Nestling myself in the safety of the cliffs, I resumed my earlier cave-exploring ways. Following the sound of a pounding bass, I found a foot-and-a-half wide rabbit-hole reaching into the stone. I crept in, the sound of the waves compressing the air at the far end of the hole growing deafening. Suddenly the suction became quite intense and I had to haul myself back to the entrance, the words BAD IDEA BAD IDEA BAD IDEA suddenly a litany in my head.
I again fled into the ocean, willing to take gibbering madness over a bashed head and a lungful of brine. I felt a sharp prick in my leg, peered in the water and found a sea flea there. Clearly this was my Maloyaroslavets. I swam over to a bunch of boulders in between a break in the cliffs and did some exploring (gingerly stepping on the bloody sharp rocks) of the stalactites melting out from the overhangs. After passing some distance into the quasi-canyon, I emerged on the other side, where a man was drilling holes for climbing bolts. I stared up at the sky, streaks of white and blue mineral deposits melting down from holes in the rock face like angelic shitholes. The driller and I briefly acknowledged each other, and I decided to take a plunge. Spotting an island about a half-mile distant, I set out for it, thinking of how cool it would be to carve FOOD = LOVE into one of the caves located about five feet above the waterline.

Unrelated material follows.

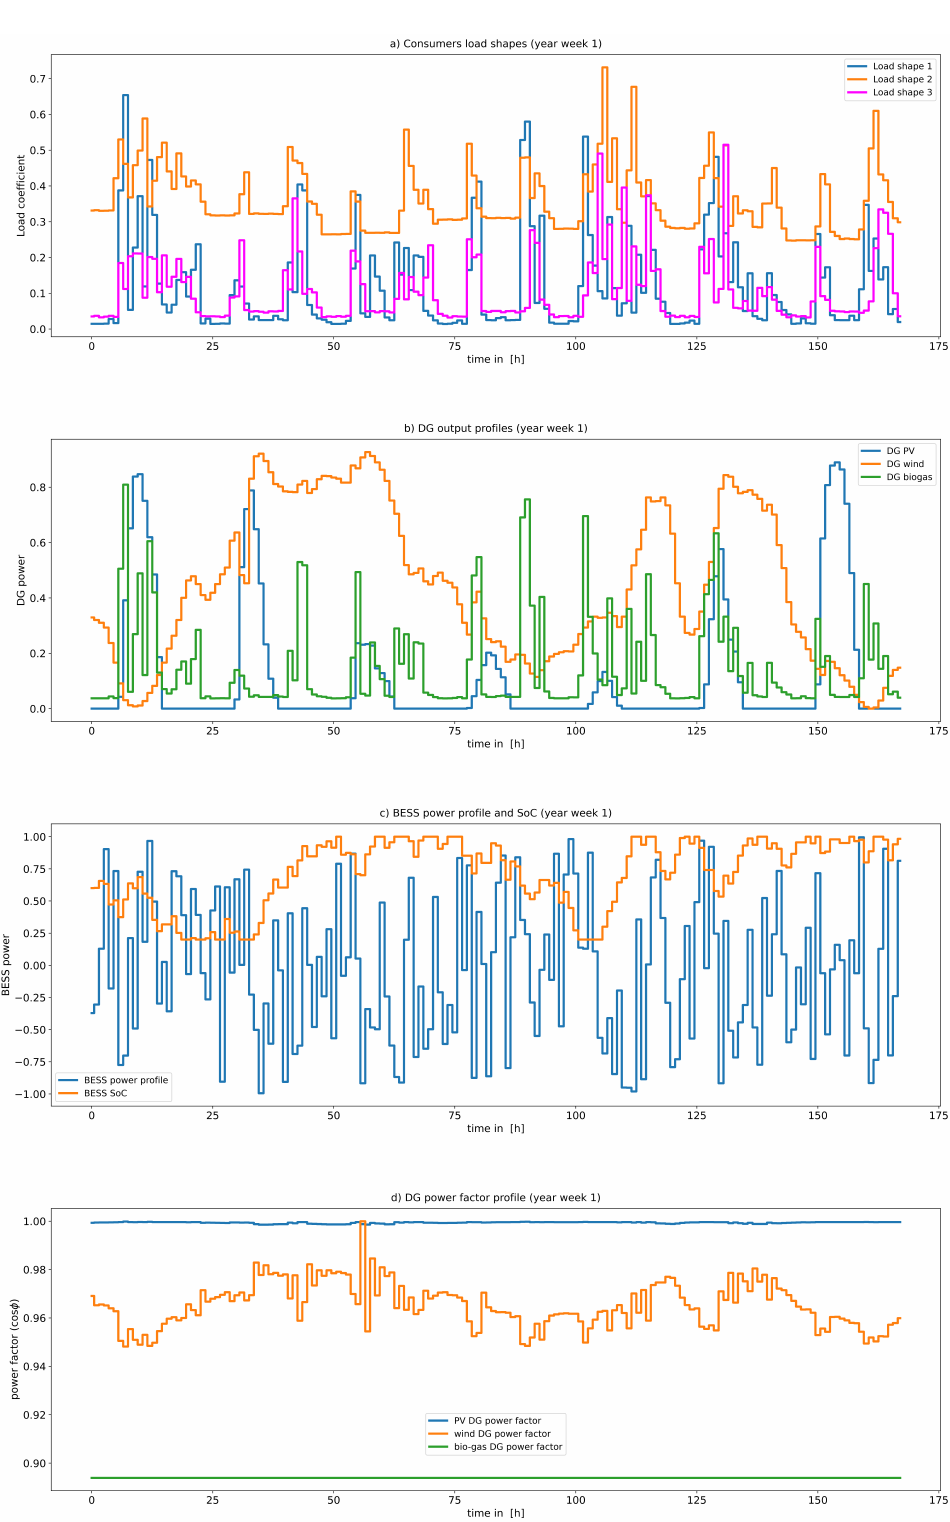
Figure 5. Load, DG and BESS profiles for 1st week in year: ( a ) Consumers load shapes, ( b ) DG output profiles, ( c ) BESS power profile and SoC, ( d ) DG power factor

About halfway there, I heard the buzzing of two boats. Knowing I was not in a traditional swimming area, I tried to hide my head between the waves, then figured I would rather be sent back than be run over. Fortunately no one did, and no one cared that I was there, and as the boats sped into the distance I resumed my swim. When I made it there, I made the shocking discovery that the rocks at the island's base were just as cruelly sharp as the rocks at the base of the island I had left. Plus the crabs scurrying around seemed simply opposed to my presence. So I set back, and about halfway there I remembered that the last time I swam a full mile, it was summer camp and there was a lifeguard around.
Unable to change my location without more swimming, I ignored the pain in my shoulders and arms and doggy-paddled back home. With the diminished pace, I noticed something I had shockingly been unaware of when I set out for the island: cactus trees. Growing from the tiny rock islands dotting the ocean's surface were tree trunks that, about halfway up, suddenly became cactuses. I simply did not know that could happen. At any rate, I made it back, crawled past and over five-foot-wide blocks of rose quartz till I made it back to the domain of the mankini. My mind has erased all events after that, but I appear to be having no lasting mental disturbances.